Old Pete smiled. That had felt so good. "The dam was a hindrance to the flow of life. Everyone knew that, from the salmon who needed to spawn to the bears that ate them, and on and on. We did it slowly, so we didn't hurt anyone. No explosives."

"What about when you single-handedly captured a whole fleet of freight trucks?" Jeremiah asked indignantly.

"Oh, that story has gotten blown out of proportion. It was really a matter of timing, and the kids driving those trucks wanted to be on our side anyway. I told them we had a plate set for them at our table, and they were all for it."

"But wasn't there something big that happened that really pushed it over the edge? My mom says that one year everyone was working at jobs and shopping and being distracted by screens, and the next year, no one was doing that anymore. How did it happen so fast?"

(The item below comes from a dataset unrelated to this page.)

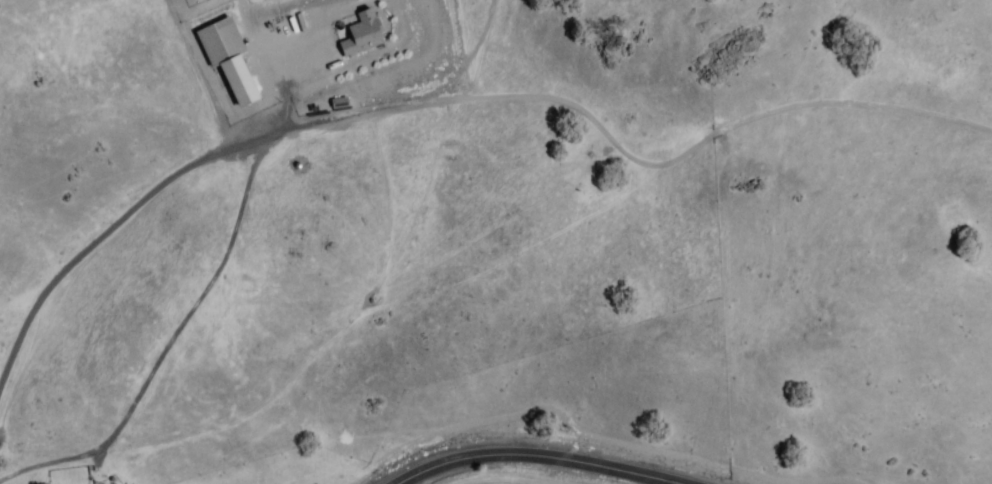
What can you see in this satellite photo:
building: (361, 34)
building: (227, 57)
road: (108, 230)
road: (530, 454)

"We became craftpersons in time. We changed our way of thinking. We started dreaming of something different, and suddenly, it shifted into being, like it had been there all the time, but we were so distracted we hadn't noticed. Once it became real, it was easier for others to take part and share in what it meant to live a life worth our efforts. It was easier to realize we had lived in prison and not necessarily known it. Even a gilded cage is death to one locked inside it. Once we started living differently, our minds and bodies changed. I don't think we realized what we had been doing to ourselves, though if we had bothered to look at the environment we lived in, it was obvious.

"There is this thing, Jeremiah, that we had forgotten. It was humanity. We, for some reason unbeknownst to us, had made ourselves into machines. But we're not machines, we're humans. We merely needed to extend our imaginations beyond what had been tried before. Our imaginations are unlimited, and if we can think it, we can create it. For some reason, we had forgotten that. But you know, Jeremiah, what it means to use your imagination?"

"Of course I know."

"Yeah, you do. But there weren't a lot of people then who did, and when we remembered that, the world changed, as your mom said, practically overnight. It was a miracle, and we're thankful for it."

"Why do you think people remembered when they did?" asked Jeremiah.

"Well, I don't really know, but if I had to guess, I'd say it's because it was better than giving up hope. It's a hard thing, Jeremiah, to look into your baby's eyes and realize you just brought another slave into the world for the Empire. Enough mamas and papas were tired of that. Believing in something else, and making it real, that was worth the effort. It was worth trying new and different things, and even as we were told nothing would be as great as this unfulfilled promise of capitalism, unfolding before our eyes was another story. We became open to being honest with ourselves, and accepting our own truths. We each have our own ways of doing things, our own beliefs, but the idea that there was something better than capitalism was universal. And in no time, we had proven to ourselves that our hunches were correct. Capitalism and the forces that purported to enforce it disappeared, and this--" Old Pete swept his hand to the distance where the apple orchard buzzed with bees, where children waded in the creek to escape the early spring heat, where people were outside chopping greens and cooking stew, mending fences, planting gardens, talking and laughing--"all of this--all of this just plain old but so very endearing life was waiting to spring into being. We planted the seeds in the cracks of capitalism, and we reaped what we sowed. We're so thankful, so thankful."